Immigration Reform 2013: Will Republicans Kill or Embrace the Bill?
Since the 2012 presidential election, immigration reform has become one of the top political issues. As such, it is expected that 2013 will be the year when Congress — after years of dithering — will finally try to come up with a solution that would help solve the immigration problem.
After winning the presidential election, Barack Obama announced that immigration reform would be a top priority. Owing to their dismal showing among Hispanic voters, many Republican leaders realized that they would need to make more outreach to Hispanics. By showing more openness about immigration reform, these GOP leaders hope that they could improve the image of the party among the growing Hispanic electorate. Since the president has made it clear that he intends to make a big push to revamp the immigration system coupled with the openness of many Republican leaders about reform, it appears that there would indeed be a resolution this year. However, although the plan has a bipartisan imprimatur, the bill could still be derailed because of strong opposition by many Republicans in Congress and by a majority of the Republican base.
During his two presidential campaigns, George W. Bush aggressively pursued the Hispanic vote. In his first campaign, Bush won 35% of the Hispanic vote. In 2004, he did even better; Bush received 43% of the votes cast by Hispanics. It was the first time that a Republican presidential candidate won such a high percentage of Hispanic voters.
Instead of building on this tremendous gain, the Republican Party's support among Latinos plummeted in the next two presidential elections. There are two main reasons for this collapse of support. First, conservatives torpedoed President Bush's effort to pass a comprehensive immigration bill during his second term. Second, conservative activists continue to oppose immigration reform. More specifically, many Tea Party members have adamantly opposed any bill that would include a path to citizenship for undocumented immigrants. To curry favor to those activists, Mitt Romney even advocated "self-deportation" as a remedy for the millions of undocumented immigrants living in the country while he was campaigning for the presidency. Owing to this hard line position, Romney won only 27% of the Hispanic vote.
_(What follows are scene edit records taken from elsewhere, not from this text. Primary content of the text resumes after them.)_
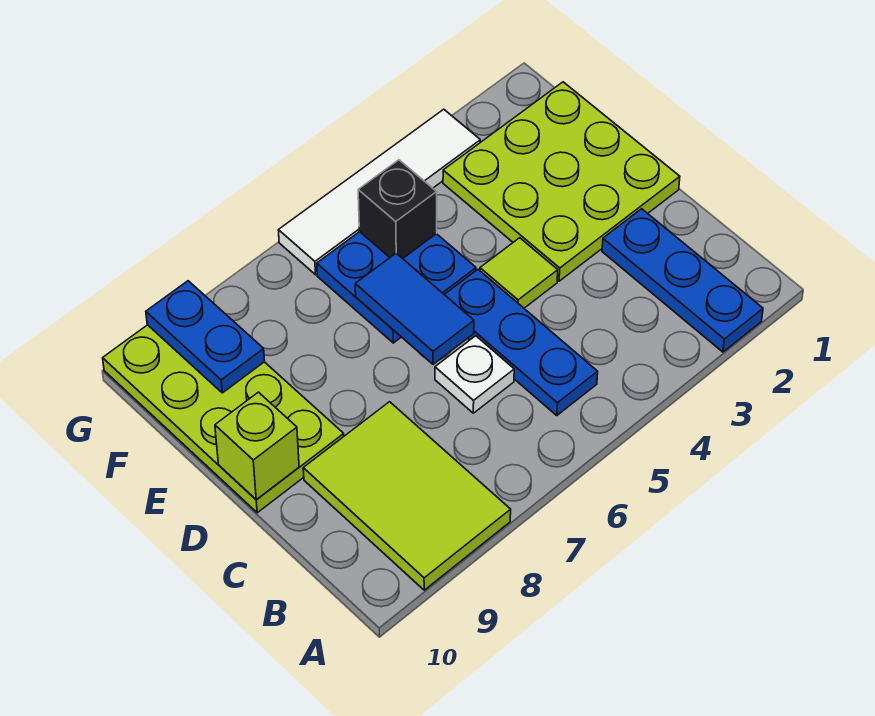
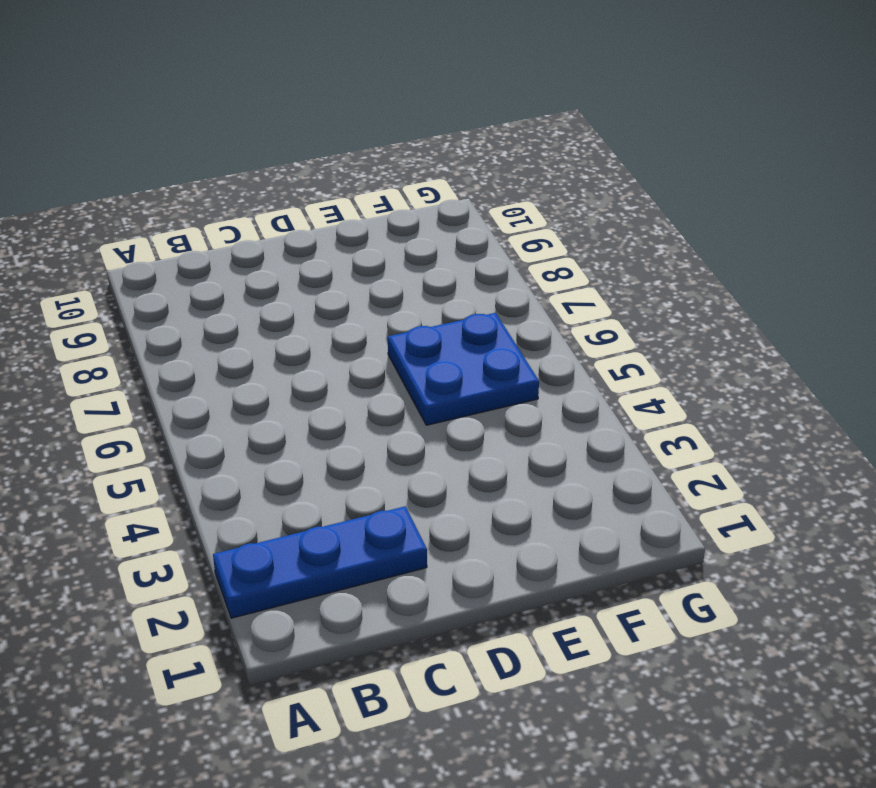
none -> lime 2x3 tile [303,402,511,590]
none -> blue 1x3 plate [445,269,598,416]
none -> white 1x1 plate [435,336,514,413]

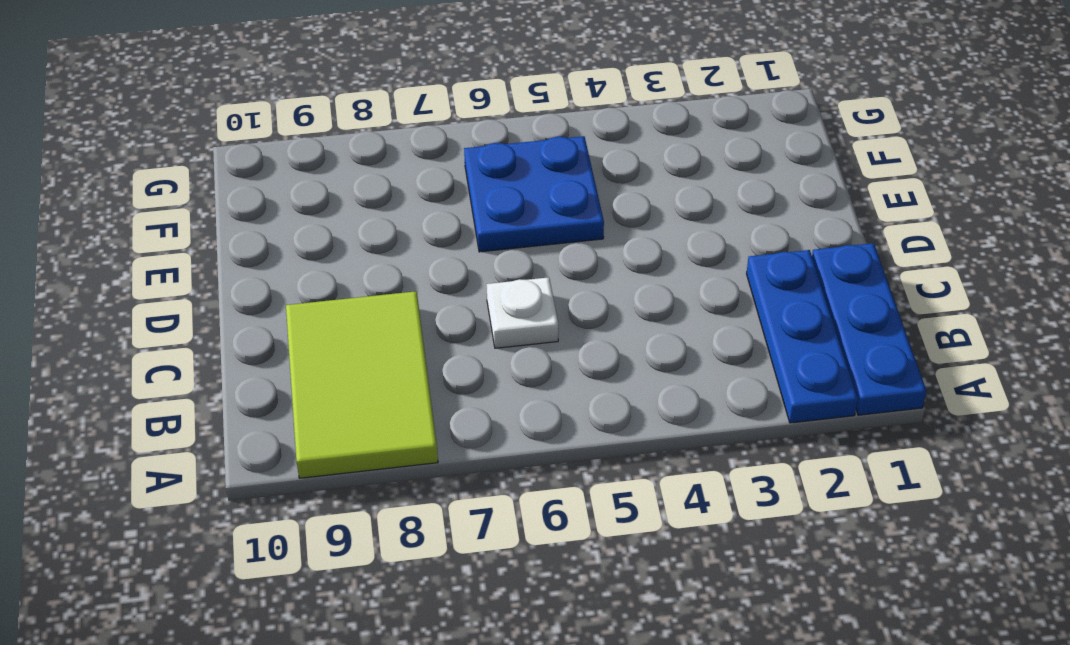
blue 1x3 plate [812,243,926,415] -> blue 1x3 plate moved to [445,269,598,416]
none -> lime 3x3 plate [443,82,680,281]
none -> lime 1x1 tile [480,238,558,308]
none -> lime 2x4 plate [103,325,344,513]

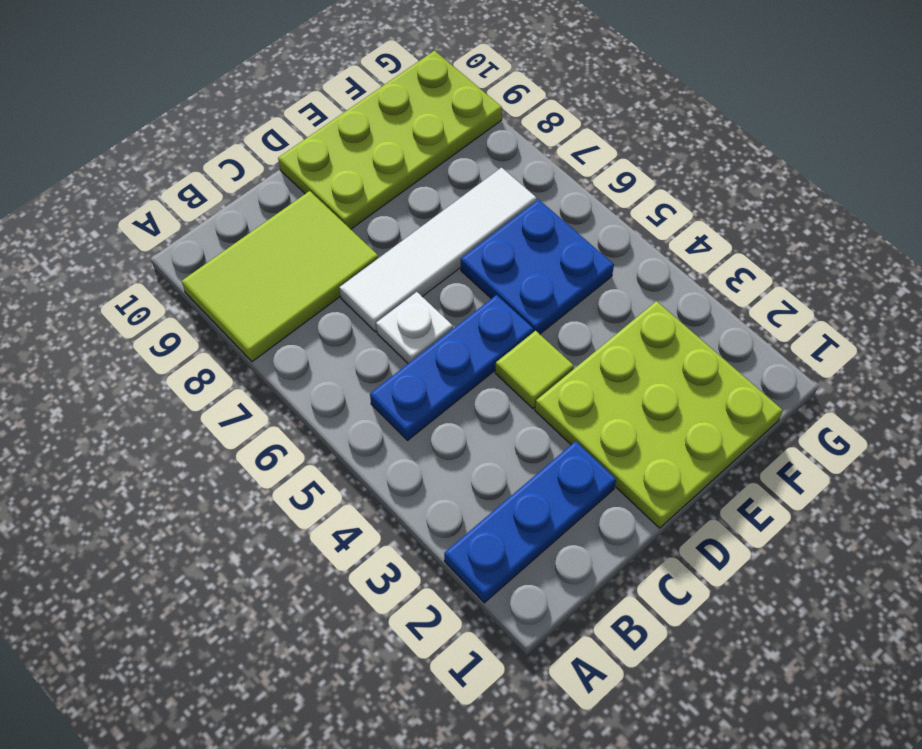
white 1x4 tile [340,168,537,332] -> white 1x4 tile turned to [278,109,480,275]
none -> blue 1x2 tile [355,253,474,364]
none -> lime 1x1 brick [215,392,299,499]
none -> black 1x1 brick [358,160,437,259]

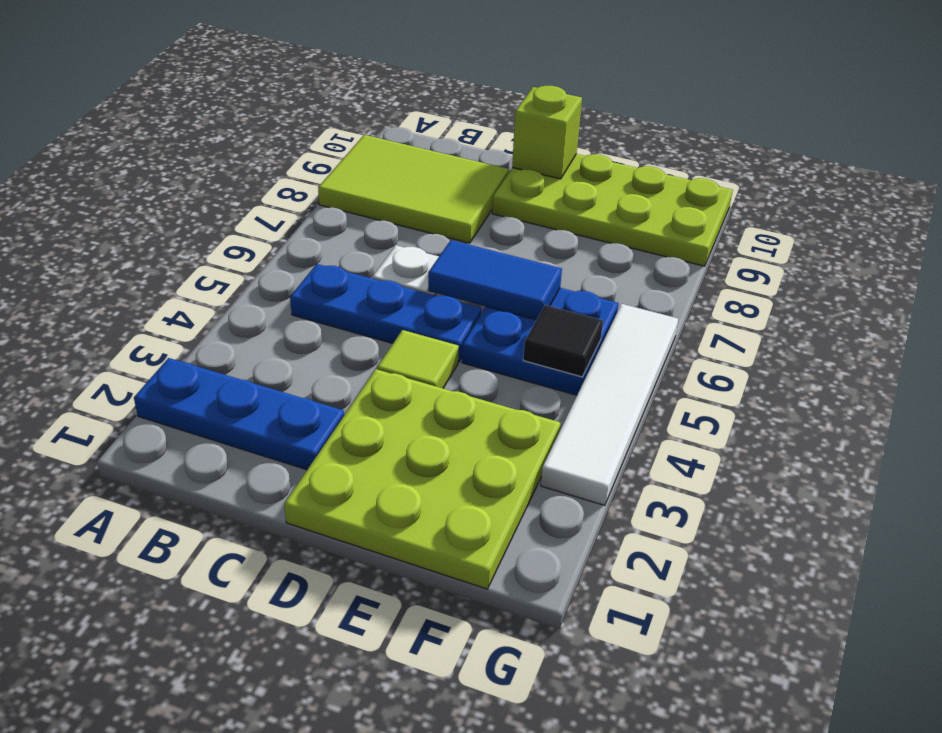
black 1x1 tile [523,305,603,377] -> black 1x1 brick [358,160,437,259]
none -> blue 1x2 plate [146,281,265,393]

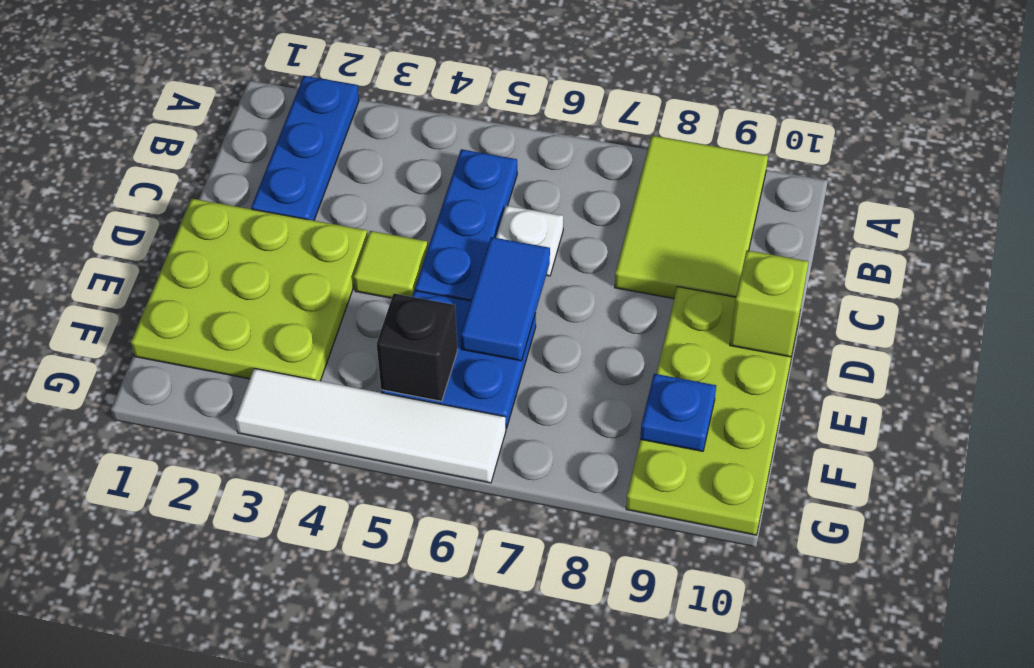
blue 1x1 plate [640,374,716,451] -> blue 1x2 plate [146,281,265,393]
The demographic shift that has been occurring in the country along with their poor showing among Hispanic voters has convinced many conservatives to embrace immigration reform. Currently, the Gang of Eight, which is made up of four Democratic Senators and four Republican ones, is working on a comprehensive immigration bill. But while most Democrats support immigration reform, a majority of the conservative base continues to be against it. They especially oppose any bill that would include a path to citizenship, which they derided as amnesty. Hence, the Republican Party is still badly divided over the immigration issue. While many influential conservatives have become more receptive to immigration reform, the rank-and-file of the party is still unwavering in its opposition.
This rift within the party creates a dilemma for many Republican officeholders, particularly for those who plan to run for the presidency in 2016. As illustrated by President Obama's decisive electoral victory, the Republican Party will need to reach out to minority voters in order to have any chance to reclaim the White House in future presidential elections. By working on a reasonable immigration plan, it is likely that Republicans would improve their image among Hispanic voters. But the party's image might be irreparably damaged if the anti-immigration reform caucus inside the party manages to kill the bill.
Because the Republican Party faces two stark choices over the immigration issue, the stake could not be any higher. The GOP could try to placate its base by preventing the bill from becoming law; or they could kill the path to citizenship option, which is one the central features of the bill. But such a move would certainly antagonize Hispanic voters, thereby making it difficult, if not impossible, to reach out to the Latino community. On the other hand, the leaders of the Republican Party could seek to make inroads into the Hispanic community — like Bush did — by ensuring that the comprehensive immigration bill becomes the law of the land. In the months ahead, therefore, the leadership of the Republican Party will need to decide which of those two decisions will be more beneficial to the future of the party.